PASSAGE PROVIDED:
┄┄┄┄┄┄┄┄┄┄

US-based CubeSat developer, Akash Systems, has started 2018 with a bang, raising a massive $3.1 million in seed funds to accelerate delivery of its shoebox-sized satellites, based on GaN-on-Diamond RF power amplifiers.

The funds come at a time when worldwide data demand is fast outstripping the bandwidth provided by today's satellite communications infrastructure. Meanwhile, technology advances have pushed satellite services beyond Internet, television and GPS navigation, unleashing imagery-rich and data-heavy applications from aeroplane tracking to pollution monitoring.

Crucially,CubeSats and other miniature satellites are already slashing the cost of commercial satellite. And GaN-on-Diamond is set to take these plummeting prices even lower.

"Historically, satellite makers have required a very big satellite to provide kilowatts of power but now we can squeeze that tremendous amount of power into a CubeSat," says Akash Systems co-founder and chief executive Felix Ejeckam. "This means we can deliver new features and capabilities in a small satellite, which is a key reason satellite suppliers are switching over."

However, today's small satellites use GaN-on-SiC power amplifiers, which means power and speed come at a cost; heat. While such GaN-based HEMTs can ideally reach 40 W/mm RF power at 10+ GHz frequencies, thermal heating restricts power densities to some 10 W/mm. But GaN-on-Diamond can make a difference.

According to Ejeckam, diamond, with its high thermal conductivity, removes the heat in an amplifier up to four times faster than any other substrate on the market today. And as the chief executive points out, today's satellite suppliers do not want to expend resources cooling power amplifiers.

┄┄┄┄┄┄┄┄┄┄

Collected data entries:
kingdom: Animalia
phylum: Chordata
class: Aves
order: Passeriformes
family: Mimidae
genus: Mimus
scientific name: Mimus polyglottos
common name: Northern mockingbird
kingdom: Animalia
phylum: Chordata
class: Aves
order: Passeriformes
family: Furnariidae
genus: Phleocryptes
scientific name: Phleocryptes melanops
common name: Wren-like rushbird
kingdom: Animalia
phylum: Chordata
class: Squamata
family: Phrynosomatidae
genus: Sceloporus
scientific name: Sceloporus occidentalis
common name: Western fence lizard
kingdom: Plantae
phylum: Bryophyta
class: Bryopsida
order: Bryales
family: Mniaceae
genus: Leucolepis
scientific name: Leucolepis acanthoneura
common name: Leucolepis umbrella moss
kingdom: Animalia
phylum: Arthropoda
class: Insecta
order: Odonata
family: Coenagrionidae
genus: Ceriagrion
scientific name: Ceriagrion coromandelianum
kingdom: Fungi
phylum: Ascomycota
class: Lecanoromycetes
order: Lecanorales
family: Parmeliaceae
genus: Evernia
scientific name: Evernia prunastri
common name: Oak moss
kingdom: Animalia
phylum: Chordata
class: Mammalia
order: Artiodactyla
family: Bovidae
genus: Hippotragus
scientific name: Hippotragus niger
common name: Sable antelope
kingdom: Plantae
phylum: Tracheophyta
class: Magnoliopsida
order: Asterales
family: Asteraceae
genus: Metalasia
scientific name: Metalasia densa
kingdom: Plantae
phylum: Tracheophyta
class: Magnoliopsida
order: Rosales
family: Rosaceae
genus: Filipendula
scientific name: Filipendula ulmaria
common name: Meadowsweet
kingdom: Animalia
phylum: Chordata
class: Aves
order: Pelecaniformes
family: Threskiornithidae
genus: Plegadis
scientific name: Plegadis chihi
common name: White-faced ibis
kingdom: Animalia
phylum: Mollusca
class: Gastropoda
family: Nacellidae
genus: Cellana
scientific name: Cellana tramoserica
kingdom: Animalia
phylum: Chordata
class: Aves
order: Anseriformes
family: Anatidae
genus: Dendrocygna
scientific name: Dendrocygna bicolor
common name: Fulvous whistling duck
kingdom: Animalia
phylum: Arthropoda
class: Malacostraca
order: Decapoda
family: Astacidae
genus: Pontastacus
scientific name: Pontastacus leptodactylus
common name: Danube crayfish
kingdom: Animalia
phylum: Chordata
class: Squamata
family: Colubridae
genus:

┄┄┄┄┄┄┄┄┄┄

WHAT TO DO:
1. Copy the passage on Akash Systems starting at "The funds come" and ending at "prices even lower.", but switch "bandwidth" to "capacity".
2. Pick up the passage on Akash Systems after its last sentence and keep writing it.
The data entries have no connection to the passage on Akash Systems.

EXPECTED OUTPUTS:
1.
The funds come at a time when worldwide data demand is fast outstripping the capacity provided by today's satellite communications infrastructure. Meanwhile, technology advances have pushed satellite services beyond Internet, television and GPS navigation, unleashing imagery-rich and data-heavy applications from aeroplane tracking to pollution monitoring.

Crucially,CubeSats and other miniature satellites are already slashing the cost of commercial satellite. And GaN-on-Diamond is set to take these plummeting prices even lower.

2.
"Today's satellite suppliers would like amplifiers that can operate at higher ambient temperatures without the need for cooling," he says. "[Using GaN-on-Diamond], the logistics, heaviness and size of equipment that comes from having to cool an amplifier down simply goes away."

What's more, Ejeckam is adamant that the GaN-on-Diamond power amplifiers that his company is already supplying to market do not cost more than the GaN-on-SiC equivalent. "[GaN-on Diamond] devices are actually cheaper," he asserts. "We are happy to go with the prevailing dollars per watt, that a customer wants. And our amplifier is also smaller and has these additional benefits."

Indeed, in the months that Akash has been supplying its power amplifiers, demand has, as Ejeckam puts it, been 'overwhelming'.

"We cannot meet demand and literally cannot make enough power amplifiers," he says. "Everyone wants what we can make and more."


CubeSats from Akash Systems are scheduled to reach the market in 2019.

To get the full benefits of GaN-on-Diamond, satellite suppliers are designing the power amplifiers into systems, rather than simply swapping these components with existing devices. And right now, demand is coming from suppliers of small, commercial Low Earth Orbit satellites as well as the manufacturers of larger geostationary satellites, keen to remain competitive.

"The GEO suppliers are feeling threatened by the LEO [companies] and want to make these satellites smaller, cheaper, more powerful and as effective as possible," points out Ejeckam. "Their existing business is not expected to decline, but [performance] requirements are getting tougher and tougher every year, so these suppliers are looking for new technologies."

But Akash Systems' key challenge is to ramp up amplifier production to meet the burgeoning demand, while developing CubeSat systems that are scheduled to reach market next year. To this end, the company is working closely with foundries, and devices are being fabricated on 100 mm GaN-on-Diamond wafers. As Ejeckam says: "We are still happy with 100 mm wafers."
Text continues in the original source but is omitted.